2. Replacement by iodide ion:

It is not straightforward to insert iodine in the benzene ring directly. But when diazonium salt solution is treated with potassium iodide, iodobenzene is produced.

3. Replacement by hydroxyl group:

When diazonium salt solution is heated to 283 K, it hydrolyzes to phenol.

4. Replacement by –NO2 group: 

When heated with aqueous sodium nitrite solution and copper, diazonium fluoroborate becomes –NO2.

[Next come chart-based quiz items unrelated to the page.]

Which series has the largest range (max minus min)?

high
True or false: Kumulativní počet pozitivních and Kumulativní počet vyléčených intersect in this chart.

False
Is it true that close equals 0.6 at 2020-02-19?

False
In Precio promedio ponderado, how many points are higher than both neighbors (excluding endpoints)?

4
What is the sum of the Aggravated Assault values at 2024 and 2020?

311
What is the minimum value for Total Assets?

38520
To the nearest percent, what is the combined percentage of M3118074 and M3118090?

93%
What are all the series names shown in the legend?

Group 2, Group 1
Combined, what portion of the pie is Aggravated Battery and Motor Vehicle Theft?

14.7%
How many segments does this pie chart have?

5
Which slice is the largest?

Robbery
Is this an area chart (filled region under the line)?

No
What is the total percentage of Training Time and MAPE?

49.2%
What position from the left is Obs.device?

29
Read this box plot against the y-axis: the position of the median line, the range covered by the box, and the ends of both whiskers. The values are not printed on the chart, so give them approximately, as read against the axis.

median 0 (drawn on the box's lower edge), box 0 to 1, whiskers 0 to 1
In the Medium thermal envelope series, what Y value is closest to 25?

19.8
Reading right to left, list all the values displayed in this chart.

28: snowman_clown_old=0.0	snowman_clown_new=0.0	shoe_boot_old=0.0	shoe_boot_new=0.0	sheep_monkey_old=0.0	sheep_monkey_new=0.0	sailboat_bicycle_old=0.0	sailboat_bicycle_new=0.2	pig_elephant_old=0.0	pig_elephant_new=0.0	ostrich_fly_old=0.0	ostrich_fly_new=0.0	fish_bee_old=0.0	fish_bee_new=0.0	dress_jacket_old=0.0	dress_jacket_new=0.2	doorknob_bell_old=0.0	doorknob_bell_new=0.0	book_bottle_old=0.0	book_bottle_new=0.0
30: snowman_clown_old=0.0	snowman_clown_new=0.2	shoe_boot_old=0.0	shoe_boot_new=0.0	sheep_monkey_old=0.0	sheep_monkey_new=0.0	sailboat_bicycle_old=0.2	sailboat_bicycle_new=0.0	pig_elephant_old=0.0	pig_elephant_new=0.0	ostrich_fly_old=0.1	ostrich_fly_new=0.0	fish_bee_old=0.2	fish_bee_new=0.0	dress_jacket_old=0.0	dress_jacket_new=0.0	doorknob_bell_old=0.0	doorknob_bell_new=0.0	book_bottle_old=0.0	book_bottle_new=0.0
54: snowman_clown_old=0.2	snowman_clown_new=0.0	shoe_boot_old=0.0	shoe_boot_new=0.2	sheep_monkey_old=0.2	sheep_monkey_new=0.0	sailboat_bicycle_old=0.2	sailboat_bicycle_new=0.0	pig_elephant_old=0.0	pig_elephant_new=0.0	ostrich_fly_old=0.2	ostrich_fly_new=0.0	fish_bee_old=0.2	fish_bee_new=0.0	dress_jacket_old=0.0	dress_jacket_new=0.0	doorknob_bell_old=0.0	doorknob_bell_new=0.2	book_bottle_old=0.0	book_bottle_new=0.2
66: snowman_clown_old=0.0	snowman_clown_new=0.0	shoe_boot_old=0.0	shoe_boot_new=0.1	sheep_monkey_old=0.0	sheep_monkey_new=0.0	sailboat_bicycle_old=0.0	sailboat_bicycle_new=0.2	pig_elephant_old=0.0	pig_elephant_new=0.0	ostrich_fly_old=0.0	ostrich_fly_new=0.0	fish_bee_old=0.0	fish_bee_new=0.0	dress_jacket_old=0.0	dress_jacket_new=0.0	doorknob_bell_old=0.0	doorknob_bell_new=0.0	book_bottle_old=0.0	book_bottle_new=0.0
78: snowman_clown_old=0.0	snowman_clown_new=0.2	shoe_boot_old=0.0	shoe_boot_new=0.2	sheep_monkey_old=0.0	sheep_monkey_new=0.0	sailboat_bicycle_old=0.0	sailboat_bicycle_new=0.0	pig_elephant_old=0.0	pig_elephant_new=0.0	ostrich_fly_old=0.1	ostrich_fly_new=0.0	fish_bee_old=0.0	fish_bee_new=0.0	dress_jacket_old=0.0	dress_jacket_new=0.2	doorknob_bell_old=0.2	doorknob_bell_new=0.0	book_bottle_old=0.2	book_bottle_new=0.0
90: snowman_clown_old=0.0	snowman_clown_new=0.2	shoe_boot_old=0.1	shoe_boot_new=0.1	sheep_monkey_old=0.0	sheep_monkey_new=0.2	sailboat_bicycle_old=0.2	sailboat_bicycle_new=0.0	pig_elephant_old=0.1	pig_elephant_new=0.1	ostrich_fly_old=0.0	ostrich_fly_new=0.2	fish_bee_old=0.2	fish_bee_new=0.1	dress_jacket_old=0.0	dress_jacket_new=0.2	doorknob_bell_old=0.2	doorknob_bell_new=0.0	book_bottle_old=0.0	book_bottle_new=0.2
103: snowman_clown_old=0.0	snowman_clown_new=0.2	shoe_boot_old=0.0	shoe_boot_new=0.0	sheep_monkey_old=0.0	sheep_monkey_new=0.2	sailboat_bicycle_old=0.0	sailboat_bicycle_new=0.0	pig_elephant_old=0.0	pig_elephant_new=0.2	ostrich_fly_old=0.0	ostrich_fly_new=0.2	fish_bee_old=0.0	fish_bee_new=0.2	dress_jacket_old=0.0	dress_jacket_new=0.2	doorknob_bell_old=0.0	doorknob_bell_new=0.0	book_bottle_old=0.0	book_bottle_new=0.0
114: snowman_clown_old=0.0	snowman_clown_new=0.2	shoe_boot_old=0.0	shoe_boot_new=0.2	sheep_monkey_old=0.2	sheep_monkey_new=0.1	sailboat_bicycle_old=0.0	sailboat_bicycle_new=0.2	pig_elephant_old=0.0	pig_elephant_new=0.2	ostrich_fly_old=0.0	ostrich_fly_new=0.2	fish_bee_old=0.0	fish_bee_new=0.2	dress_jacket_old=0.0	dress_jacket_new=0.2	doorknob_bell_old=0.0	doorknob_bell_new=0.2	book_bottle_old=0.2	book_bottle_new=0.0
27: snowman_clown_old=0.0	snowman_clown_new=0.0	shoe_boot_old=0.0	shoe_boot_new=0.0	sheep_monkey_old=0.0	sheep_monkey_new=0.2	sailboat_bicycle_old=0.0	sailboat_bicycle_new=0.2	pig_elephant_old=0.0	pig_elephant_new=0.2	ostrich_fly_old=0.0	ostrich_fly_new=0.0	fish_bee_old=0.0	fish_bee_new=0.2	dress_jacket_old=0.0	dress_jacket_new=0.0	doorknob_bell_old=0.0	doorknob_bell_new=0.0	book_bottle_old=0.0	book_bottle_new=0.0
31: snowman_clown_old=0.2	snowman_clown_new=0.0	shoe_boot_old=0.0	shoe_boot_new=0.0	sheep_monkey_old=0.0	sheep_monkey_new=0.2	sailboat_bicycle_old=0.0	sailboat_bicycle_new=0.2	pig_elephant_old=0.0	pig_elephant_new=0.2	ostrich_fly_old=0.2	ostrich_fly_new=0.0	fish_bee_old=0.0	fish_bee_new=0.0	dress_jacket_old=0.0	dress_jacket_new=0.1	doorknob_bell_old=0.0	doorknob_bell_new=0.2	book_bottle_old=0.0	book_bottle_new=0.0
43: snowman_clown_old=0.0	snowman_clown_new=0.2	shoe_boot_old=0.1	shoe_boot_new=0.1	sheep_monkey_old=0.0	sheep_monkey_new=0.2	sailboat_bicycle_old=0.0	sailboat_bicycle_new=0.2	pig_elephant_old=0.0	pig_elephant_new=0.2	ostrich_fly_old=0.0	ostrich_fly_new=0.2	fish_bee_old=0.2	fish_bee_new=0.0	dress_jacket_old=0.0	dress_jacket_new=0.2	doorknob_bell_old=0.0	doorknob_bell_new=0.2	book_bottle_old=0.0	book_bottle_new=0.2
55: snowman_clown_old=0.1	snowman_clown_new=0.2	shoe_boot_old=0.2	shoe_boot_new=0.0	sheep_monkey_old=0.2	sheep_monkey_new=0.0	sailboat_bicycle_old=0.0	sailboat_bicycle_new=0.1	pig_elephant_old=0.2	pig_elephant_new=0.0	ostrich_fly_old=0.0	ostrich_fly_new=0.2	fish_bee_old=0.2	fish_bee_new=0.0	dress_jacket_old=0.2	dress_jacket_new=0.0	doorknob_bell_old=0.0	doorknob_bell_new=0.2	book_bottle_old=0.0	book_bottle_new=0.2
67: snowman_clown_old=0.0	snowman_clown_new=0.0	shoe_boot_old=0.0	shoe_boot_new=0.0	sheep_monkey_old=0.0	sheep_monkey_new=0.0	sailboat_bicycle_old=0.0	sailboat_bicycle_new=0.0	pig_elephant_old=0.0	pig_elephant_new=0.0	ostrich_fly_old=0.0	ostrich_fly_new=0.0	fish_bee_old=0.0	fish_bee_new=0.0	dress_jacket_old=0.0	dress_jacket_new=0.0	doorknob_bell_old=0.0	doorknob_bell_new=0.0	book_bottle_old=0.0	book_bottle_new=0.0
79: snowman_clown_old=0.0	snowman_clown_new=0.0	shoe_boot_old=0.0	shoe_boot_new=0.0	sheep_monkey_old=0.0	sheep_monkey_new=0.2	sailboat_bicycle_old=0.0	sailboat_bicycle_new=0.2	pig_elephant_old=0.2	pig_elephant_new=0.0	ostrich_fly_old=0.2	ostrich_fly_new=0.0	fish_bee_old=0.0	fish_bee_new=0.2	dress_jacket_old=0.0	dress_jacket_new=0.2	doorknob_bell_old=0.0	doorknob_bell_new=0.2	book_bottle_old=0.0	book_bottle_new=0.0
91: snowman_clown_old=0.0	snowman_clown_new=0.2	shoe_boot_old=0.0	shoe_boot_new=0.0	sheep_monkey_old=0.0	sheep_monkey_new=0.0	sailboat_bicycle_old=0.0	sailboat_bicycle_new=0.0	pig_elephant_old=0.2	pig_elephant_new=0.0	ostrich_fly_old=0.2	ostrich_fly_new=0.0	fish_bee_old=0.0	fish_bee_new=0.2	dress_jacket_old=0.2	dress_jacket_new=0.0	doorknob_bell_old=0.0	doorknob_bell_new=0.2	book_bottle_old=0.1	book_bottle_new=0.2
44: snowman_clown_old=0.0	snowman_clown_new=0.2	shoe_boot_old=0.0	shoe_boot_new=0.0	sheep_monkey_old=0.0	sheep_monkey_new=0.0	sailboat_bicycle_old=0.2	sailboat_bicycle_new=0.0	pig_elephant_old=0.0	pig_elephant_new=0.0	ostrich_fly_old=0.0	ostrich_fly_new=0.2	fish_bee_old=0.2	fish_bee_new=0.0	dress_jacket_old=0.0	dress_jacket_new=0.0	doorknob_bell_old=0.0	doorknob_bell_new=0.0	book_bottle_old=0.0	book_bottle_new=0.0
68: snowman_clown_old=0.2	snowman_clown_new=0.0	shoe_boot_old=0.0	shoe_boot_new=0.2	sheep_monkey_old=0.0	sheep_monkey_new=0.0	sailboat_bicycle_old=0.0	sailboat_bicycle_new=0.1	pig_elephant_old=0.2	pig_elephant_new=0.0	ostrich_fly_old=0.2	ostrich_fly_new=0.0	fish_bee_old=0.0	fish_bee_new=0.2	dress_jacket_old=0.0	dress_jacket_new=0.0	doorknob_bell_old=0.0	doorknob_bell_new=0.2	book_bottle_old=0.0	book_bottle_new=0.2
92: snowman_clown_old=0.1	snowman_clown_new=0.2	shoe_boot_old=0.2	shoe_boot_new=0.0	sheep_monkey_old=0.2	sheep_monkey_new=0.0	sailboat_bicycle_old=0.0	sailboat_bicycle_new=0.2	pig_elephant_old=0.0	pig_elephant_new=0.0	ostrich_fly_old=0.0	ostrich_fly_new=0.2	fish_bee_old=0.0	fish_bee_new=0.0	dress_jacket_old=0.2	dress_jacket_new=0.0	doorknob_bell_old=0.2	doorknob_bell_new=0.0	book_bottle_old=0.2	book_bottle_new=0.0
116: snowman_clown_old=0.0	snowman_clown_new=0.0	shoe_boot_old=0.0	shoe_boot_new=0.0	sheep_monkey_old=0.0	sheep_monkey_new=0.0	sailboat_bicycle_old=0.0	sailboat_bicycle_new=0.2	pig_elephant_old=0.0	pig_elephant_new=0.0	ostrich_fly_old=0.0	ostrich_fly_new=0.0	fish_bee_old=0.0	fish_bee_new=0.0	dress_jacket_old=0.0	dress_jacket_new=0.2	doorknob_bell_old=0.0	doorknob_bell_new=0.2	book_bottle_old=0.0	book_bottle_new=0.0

Diazonium Salts: Characteristics

• They have an ionic nature.
• They are soluble in water.
• Colourless crystalline solids, aryl diazonium salts are aryl diazonium salts.
• Although benzenediazonium chloride is soluble in water, it only reacts with it when it is heated.
• Water does not dissolve benzenediazonium fluoroborate. At room temperature, it is fairly stable.

Diazonium Salts’ Importance

• They are employed in the dye and pigment industries, as well as in the production of coloured fabrics.
• They are utilised in document reproduction because of their ability to break down when exposed to UV light.
• They can be used to make a wide range of chemical molecules, particularly aryl derivatives.
• For the preparation of aryl iodides and fluorides, direct halogenation is not an option. It is impossible to substitute a cyano group for the nucleophilic substitution of chlorine in chlorobenzene. Diazonium salts, on the other hand, can simply be used to make cyanobenzene.
• Direct substitution in benzene cannot be used to make substituted aromatic compounds. We make these compounds by replacing the diazo group in diazonium salts.
• They’re employed to introduce –F, –Br, –Cl, –I, –NO2, –OH, and –CN groups into the aromatic ring as intermediates.

Conclusion 

• Although benzenediazonium chloride is soluble in water, it only reacts with it when it is heated.
• They are soluble in water.
• Colourless crystalline solids, aryl diazonium salts are aryl diazonium salts.
• They have an ionic nature.
• Water does not dissolve benzenediazonium fluoroborate. At room temperature, it is fairly stable.